• **PROBLEMS**
1. Could you rewrite the cold weather factoids starting at the words "Cold Weather Factoids." and ending after "over 56F by now.", swapping "weather enthusiast" for "weather buff"?
2. How would you put this sentence from the cold weather factoids into Spanish: "Our highest temperature so far this year has been 56F."

• **PASSAGE TO READ**
- - - - -
Birds will chirp. Church bells will ring. The sirens may sound.
No, I’ll never take spring for granted again.

Cold Weather Factoids. It probably won’t make you feel any better, but yes, this is highly unusual. The following weather nuggets are from weather enthusiast John Kappler (father of WeatherNation TV meteorologist Gretchen Mishek).

From this data, here are some interesting facts I’ve gleaned about the weather this year:
•  We’ve just had 3 days in the 50’s so far this year (as of April 14).
•  Our highest temperature so far this year has been 56F.
•  Over the years (since 1890) we have an average of 8.1 days over 56F by now.
•  Last year, we’d had 28 days higher than 56F by now.
•  Normally we’ve had a high of 70F degrees by now (average 70.13F, median 70F)
- - - - -
(Stored data entries)
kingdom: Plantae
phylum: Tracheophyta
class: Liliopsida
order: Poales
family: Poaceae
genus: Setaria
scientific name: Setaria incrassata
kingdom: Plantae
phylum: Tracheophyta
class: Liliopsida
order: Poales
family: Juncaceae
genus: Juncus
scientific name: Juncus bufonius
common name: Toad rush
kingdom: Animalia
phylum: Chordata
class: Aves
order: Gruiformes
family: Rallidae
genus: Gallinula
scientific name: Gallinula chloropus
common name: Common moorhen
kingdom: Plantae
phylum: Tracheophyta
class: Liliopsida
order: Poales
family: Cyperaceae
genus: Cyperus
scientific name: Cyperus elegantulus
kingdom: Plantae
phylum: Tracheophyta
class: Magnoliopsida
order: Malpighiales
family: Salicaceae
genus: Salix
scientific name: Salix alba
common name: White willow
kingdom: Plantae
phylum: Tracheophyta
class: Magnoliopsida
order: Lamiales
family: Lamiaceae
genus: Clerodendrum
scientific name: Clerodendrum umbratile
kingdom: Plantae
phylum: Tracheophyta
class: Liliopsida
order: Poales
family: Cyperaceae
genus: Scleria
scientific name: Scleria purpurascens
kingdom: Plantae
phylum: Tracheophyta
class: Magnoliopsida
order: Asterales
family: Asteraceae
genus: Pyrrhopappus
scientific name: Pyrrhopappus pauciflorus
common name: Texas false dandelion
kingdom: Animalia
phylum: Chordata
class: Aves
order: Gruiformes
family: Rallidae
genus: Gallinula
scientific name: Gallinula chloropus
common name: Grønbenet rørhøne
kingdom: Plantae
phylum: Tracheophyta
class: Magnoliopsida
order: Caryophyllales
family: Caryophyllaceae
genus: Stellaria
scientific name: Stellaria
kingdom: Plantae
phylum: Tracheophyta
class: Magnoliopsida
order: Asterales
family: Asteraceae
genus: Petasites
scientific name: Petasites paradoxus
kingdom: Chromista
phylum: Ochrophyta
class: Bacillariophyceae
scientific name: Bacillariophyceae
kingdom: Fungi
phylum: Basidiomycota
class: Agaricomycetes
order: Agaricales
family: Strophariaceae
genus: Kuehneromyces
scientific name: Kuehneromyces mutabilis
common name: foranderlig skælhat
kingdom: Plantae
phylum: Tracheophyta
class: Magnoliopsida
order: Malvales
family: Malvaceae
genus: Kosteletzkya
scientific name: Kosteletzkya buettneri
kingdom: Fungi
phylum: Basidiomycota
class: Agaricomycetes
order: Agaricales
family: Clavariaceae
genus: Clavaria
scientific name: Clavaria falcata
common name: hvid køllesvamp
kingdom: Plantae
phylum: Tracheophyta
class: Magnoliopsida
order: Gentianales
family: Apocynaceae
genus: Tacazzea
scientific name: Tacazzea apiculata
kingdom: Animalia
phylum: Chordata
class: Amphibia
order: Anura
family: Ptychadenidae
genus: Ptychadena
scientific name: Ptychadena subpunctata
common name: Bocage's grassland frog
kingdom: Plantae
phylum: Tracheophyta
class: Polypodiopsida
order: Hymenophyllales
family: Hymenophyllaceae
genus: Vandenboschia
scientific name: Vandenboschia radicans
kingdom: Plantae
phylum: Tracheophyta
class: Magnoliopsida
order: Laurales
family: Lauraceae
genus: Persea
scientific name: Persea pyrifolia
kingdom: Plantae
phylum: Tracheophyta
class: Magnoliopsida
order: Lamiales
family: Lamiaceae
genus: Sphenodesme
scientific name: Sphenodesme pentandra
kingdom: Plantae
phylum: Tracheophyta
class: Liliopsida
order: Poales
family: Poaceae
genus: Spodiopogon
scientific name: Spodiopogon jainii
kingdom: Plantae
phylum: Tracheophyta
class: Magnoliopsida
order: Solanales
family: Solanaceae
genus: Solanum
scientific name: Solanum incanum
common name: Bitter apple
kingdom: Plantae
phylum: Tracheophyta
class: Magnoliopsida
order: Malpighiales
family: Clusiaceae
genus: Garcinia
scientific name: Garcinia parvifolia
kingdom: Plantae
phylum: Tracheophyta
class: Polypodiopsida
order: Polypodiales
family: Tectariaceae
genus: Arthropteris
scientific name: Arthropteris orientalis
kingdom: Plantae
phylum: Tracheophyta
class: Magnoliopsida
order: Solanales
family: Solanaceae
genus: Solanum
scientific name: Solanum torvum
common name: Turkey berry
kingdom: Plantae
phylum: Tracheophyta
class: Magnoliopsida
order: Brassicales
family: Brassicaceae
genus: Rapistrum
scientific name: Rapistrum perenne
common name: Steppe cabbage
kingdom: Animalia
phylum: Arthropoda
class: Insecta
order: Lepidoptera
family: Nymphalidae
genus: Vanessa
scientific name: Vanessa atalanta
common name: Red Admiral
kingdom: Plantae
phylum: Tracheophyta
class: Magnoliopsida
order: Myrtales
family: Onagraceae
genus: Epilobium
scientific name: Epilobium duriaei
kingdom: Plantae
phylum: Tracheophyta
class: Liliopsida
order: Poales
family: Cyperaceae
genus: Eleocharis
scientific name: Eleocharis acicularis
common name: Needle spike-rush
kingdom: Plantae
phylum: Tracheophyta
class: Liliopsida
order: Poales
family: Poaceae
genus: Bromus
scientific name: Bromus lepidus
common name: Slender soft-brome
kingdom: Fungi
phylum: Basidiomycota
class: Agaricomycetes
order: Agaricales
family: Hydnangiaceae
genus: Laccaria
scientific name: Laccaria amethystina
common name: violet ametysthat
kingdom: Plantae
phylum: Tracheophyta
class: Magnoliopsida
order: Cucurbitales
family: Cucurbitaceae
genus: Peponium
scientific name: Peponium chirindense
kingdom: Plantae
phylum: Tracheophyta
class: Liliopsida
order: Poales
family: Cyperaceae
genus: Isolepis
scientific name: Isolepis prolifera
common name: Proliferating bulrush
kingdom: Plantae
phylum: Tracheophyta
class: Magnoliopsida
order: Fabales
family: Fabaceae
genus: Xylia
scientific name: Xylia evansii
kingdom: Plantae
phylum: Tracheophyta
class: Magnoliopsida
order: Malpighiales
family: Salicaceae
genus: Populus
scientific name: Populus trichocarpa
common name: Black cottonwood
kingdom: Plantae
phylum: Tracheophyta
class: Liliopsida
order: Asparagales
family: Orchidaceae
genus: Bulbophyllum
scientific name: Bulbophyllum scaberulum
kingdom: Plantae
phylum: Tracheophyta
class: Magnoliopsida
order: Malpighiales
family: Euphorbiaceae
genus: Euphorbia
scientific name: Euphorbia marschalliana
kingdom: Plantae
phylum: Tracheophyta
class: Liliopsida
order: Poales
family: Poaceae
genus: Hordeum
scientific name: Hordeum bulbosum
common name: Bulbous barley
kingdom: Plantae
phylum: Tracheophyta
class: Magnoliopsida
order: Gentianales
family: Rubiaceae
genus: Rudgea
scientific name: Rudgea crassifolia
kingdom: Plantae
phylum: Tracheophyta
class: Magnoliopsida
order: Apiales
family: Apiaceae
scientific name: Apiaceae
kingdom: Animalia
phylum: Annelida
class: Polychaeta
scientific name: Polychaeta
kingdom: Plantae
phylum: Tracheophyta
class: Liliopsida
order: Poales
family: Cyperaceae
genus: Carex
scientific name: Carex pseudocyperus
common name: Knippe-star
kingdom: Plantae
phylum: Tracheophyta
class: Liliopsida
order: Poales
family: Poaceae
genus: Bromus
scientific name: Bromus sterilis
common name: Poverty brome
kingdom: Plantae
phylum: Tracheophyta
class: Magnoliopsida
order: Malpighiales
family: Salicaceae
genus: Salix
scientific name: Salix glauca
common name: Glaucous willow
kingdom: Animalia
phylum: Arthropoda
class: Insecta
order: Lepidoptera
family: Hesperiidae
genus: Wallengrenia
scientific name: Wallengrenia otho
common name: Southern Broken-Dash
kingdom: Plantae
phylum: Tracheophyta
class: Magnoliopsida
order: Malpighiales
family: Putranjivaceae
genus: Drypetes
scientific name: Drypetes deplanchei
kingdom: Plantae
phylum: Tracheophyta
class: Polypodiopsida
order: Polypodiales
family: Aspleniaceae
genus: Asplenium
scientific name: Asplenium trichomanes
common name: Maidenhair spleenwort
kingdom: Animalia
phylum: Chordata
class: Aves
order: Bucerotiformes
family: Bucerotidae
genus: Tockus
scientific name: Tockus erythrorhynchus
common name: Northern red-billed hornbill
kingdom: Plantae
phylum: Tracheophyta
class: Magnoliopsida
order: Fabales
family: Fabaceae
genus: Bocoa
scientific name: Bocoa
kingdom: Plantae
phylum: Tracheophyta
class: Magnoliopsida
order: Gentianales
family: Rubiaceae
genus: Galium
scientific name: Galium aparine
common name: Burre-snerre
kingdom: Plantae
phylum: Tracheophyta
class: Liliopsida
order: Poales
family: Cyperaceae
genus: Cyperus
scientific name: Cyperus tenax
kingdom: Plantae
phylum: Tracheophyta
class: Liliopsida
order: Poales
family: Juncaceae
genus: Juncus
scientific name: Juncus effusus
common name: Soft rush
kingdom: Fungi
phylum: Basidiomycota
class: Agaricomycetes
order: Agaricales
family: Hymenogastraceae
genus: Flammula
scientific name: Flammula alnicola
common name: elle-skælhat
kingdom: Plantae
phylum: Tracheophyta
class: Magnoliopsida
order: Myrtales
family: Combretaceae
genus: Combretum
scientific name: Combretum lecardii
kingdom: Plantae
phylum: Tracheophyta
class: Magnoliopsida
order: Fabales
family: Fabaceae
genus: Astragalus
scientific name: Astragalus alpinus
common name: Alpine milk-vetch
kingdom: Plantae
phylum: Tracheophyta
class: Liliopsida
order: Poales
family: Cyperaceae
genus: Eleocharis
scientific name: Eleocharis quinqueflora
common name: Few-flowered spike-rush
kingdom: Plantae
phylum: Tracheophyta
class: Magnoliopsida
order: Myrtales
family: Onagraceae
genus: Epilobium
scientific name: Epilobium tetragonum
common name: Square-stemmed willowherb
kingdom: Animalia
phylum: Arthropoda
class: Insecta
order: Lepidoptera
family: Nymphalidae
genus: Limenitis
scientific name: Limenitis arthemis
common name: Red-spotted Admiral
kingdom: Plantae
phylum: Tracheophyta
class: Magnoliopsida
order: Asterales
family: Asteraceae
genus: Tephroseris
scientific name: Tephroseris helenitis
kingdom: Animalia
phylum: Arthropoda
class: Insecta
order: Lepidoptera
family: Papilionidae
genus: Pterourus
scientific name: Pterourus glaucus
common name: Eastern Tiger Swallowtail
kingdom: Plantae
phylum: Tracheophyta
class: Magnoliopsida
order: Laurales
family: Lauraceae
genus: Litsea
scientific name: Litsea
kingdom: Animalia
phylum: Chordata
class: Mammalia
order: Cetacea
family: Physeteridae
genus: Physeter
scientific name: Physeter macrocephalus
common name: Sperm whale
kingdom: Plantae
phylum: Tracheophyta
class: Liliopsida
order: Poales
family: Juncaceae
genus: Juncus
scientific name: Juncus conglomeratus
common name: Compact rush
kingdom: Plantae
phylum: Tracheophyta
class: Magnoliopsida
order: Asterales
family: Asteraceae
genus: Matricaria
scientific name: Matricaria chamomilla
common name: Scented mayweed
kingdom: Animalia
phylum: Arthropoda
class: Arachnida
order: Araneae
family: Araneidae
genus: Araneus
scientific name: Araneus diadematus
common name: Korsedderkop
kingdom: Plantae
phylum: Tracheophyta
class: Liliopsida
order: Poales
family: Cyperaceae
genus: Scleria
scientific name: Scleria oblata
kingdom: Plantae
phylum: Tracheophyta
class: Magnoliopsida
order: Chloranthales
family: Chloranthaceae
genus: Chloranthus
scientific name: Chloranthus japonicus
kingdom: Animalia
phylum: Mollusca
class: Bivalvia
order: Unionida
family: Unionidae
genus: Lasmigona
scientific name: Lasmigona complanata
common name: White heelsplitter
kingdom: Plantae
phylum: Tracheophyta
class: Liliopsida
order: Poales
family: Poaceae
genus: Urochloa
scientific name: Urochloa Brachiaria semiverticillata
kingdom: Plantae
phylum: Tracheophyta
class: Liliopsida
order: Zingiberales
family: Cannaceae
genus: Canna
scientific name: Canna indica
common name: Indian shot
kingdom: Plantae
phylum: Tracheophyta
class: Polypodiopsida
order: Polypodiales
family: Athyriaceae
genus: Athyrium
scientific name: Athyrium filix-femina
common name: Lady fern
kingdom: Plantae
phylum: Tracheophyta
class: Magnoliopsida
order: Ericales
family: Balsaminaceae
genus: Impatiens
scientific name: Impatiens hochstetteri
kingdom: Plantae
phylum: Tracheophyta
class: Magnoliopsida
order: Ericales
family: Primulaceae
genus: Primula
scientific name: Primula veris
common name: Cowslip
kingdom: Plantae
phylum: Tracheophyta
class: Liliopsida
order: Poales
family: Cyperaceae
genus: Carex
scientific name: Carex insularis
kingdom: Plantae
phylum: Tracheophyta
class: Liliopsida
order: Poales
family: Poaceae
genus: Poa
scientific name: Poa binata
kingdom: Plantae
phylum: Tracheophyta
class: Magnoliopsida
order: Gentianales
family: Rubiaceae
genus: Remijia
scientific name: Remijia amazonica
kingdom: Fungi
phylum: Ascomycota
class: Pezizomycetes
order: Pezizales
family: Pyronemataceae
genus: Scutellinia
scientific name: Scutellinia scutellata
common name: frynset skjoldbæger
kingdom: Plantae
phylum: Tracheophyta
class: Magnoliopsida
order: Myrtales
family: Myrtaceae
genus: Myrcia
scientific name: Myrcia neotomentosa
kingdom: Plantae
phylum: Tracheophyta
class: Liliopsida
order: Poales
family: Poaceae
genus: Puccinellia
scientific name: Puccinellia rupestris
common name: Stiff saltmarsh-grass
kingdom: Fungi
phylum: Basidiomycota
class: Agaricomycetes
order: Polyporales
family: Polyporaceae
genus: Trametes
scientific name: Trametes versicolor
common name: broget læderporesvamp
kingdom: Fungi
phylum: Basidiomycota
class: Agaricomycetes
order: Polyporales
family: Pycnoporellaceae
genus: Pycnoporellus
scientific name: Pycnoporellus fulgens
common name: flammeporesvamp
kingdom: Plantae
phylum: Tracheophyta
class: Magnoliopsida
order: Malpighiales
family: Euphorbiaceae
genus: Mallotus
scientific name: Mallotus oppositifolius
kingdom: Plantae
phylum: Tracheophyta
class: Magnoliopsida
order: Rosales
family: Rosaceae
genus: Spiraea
- - - - -
• **SOLUTIONS TO EACH TASK**
1.
Cold Weather Factoids. It probably won’t make you feel any better, but yes, this is highly unusual. The following weather nuggets are from weather buff John Kappler (father of WeatherNation TV meteorologist Gretchen Mishek).

From this data, here are some interesting facts I’ve gleaned about the weather this year:
•  We’ve just had 3 days in the 50’s so far this year (as of April 14).
•  Our highest temperature so far this year has been 56F.
•  Over the years (since 1890) we have an average of 8.1 days over 56F by now.

2. Nuestra temperatura más alta en lo que va del año ha sido de 56F.